Further, we can take solace in the fact that Tolstoy lampooned other professions, as well. He portrays, for example, an officer who measures his life not in years but promotions; an official who chooses his opinions like his clothes according to the latest fashion; and an author—here a Tolstoyan confession—who might not be immune to flattery. Touché, we recognize these types.
The great Russian novels, a critic wrote, “added something to the nation’s knowledge of itself” and, during Tolstoy’s reign, were sources not just of pleasure but also “guidance and deliverance.” We should open War and Peace in this spirit, seeking an enlarged knowledge of our diplomatic profession.
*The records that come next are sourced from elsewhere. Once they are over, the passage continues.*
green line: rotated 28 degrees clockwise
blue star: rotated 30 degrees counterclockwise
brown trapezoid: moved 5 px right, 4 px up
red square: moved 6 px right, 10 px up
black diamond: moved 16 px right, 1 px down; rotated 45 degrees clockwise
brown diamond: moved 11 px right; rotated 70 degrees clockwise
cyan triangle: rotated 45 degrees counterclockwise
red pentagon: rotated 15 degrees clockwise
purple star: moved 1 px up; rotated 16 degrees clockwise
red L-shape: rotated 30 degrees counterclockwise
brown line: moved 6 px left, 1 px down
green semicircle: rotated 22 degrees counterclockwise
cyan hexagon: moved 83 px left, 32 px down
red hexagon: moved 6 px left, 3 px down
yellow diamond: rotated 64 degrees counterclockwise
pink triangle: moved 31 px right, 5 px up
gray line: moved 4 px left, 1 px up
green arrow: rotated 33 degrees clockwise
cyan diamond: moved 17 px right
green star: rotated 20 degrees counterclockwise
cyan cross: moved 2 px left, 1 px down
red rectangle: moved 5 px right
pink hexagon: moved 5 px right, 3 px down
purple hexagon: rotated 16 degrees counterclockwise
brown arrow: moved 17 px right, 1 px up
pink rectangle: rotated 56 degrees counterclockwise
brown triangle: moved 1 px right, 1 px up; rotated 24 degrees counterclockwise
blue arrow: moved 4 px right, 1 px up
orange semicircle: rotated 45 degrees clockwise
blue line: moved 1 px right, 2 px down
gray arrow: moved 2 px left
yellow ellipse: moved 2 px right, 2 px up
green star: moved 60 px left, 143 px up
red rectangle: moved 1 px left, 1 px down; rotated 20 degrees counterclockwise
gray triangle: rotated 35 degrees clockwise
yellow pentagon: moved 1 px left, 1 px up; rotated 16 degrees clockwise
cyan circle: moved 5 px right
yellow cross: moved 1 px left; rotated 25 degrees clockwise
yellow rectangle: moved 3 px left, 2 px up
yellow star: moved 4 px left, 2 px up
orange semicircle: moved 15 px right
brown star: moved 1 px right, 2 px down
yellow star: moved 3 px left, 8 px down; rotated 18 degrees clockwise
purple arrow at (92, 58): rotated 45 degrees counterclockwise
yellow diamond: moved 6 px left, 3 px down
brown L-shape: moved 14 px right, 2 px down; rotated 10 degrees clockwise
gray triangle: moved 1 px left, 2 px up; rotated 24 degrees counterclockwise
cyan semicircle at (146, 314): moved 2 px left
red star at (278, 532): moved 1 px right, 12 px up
Thus, we can nod at our literary forebears, recognizing traits that still have purchase on the profession. We can shake our heads at the recurrent follies of the diplomatic corps. Above all, we should face Tolstoy’s insights and take to heart his lessons, including in connection with Putin’s spetz operatsiya in Ukraine.
Puns are not policy. Cleverness is not wisdom. Intuition can be a better compass than information. Humility in the face of complexity is a virtue. Time and patience, Kutuzov’s two strategic principles, should be cultivated. The craft of How is inferior to the quest for Why. Diplomatic Note No. 178 does not belong in an anthology, nor Talleyrand’s chair in a museum. Sometimes silence is the best response. St. Petersburg is not Moscow. Nor is it Borodino, nor the vast countryside. The capital (read: the Beltway) may be the room where it happens, but it is not the front line, the realm where it happens, where History really happens.
And literature, especially a magnificent epic, is a marvelous teacher. It can offer guidance. Maybe even deliverance.